A falta de emoção no processo de tomada de decisões e a capacidade de projetar o impacto que tais decisões provocarão a longo prazo é uma característica inerente a Bruno. Para esta personagem, tudo na vida tem um preço. É por esta razão que é insensível ao ponto de vender o bebé Jimmy por questões de lucro, incapaz de antecipar o efeito emocional que tal ato terá sobre Sonia.
O impacto social do filme L’Enfant foi notável nos meses que se sucederam à sua apresentação. Ao abordar questões como tráfico humano e a marginalidade da juventude, o filme propiciou debates relevantes para a criação de políticas públicas que combatessem estes problemas de forma efetiva. Como mencionado anteriormente, o próprio filme foi realizado na sequência de notícias, em 2003, sobre problemas de tráfico humano na Bélgica.
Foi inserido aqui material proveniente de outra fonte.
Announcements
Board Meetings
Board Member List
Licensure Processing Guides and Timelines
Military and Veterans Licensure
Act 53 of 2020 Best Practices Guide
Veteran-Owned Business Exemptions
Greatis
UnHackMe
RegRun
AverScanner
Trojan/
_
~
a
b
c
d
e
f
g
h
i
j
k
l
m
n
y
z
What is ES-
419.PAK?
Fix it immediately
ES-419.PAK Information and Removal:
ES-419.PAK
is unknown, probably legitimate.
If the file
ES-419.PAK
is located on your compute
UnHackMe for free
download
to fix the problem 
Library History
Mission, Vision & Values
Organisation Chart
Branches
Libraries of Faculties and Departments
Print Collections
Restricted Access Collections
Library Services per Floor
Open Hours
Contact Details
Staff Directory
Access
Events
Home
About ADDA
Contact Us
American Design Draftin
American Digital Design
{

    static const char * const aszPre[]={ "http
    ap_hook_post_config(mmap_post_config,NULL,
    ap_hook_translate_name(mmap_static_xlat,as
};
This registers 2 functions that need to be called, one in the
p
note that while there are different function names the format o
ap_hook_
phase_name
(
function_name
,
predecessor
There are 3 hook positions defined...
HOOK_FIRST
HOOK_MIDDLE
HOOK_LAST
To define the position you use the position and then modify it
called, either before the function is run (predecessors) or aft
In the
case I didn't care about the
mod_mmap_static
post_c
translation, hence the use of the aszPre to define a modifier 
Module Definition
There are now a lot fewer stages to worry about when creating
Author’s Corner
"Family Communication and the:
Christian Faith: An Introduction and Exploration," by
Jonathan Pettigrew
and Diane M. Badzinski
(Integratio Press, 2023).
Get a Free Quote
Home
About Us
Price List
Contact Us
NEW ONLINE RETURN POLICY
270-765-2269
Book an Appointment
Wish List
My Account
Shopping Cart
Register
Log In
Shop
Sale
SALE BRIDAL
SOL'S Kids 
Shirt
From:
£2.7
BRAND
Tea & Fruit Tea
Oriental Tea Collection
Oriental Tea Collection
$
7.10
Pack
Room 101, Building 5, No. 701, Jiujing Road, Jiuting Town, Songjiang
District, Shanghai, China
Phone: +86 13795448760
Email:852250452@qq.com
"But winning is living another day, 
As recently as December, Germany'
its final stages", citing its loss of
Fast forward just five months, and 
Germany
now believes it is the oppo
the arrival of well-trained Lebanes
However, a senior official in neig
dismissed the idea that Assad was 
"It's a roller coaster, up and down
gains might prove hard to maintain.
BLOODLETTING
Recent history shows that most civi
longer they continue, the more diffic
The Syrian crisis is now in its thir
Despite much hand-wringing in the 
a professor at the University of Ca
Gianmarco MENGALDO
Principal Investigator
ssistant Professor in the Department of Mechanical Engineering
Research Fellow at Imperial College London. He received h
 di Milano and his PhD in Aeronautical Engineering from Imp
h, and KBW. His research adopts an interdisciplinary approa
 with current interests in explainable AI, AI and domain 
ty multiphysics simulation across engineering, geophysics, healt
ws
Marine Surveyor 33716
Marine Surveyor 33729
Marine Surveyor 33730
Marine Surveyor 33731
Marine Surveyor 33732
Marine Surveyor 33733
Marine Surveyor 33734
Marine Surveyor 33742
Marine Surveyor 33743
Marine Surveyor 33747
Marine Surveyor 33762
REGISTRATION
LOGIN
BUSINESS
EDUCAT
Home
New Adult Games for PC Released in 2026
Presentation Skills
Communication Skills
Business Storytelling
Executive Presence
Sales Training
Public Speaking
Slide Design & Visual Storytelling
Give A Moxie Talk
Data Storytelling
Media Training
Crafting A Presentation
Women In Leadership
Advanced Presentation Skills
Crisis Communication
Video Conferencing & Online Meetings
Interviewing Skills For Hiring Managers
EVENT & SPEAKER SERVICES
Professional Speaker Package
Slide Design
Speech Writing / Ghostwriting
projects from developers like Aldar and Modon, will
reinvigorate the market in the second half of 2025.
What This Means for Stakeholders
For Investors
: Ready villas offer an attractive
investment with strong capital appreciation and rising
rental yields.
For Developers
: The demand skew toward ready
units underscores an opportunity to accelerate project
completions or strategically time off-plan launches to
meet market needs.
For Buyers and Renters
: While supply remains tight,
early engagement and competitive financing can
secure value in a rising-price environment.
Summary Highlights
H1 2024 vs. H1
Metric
A atualidade do tema foi ao encontro do público e estimulou o debate. Entretanto, a representação de uma juventude perdida, desiludida, sem perspetiva de futuro e as suas respetivas consequências poderiam ser interpretadas pela devida valorização de políticas assistencialistas de apoio a camadas da sociedade visivelmente fragilizadas e/ou desamparadas pelo próprio sistema.
O filme foi distinguido em França com a Palma de Ouro no Festival de Cannes de 2005 e como Melhor Filme de Língua Francesa nos Prix Lumières de 2006. Na Bélgica, L’Enfant foi premiado em várias categorias dos Joseph Plateau Awards. Outras distinções foram feitas pelos Belgian Film Critics Association, Guldbagge Awards, Russian Guild of Films Critics, Toronto Film Critics e Valvidia International Film Festival. O filme foi ainda nomeado para diversos prémios internacionais, além de ter sido a candidatura oficial da Bélgica para os Prémios da Academia de Artes e Ciências Cinematográficas na categoria de Melhor Filme de Língua Estrangeiro.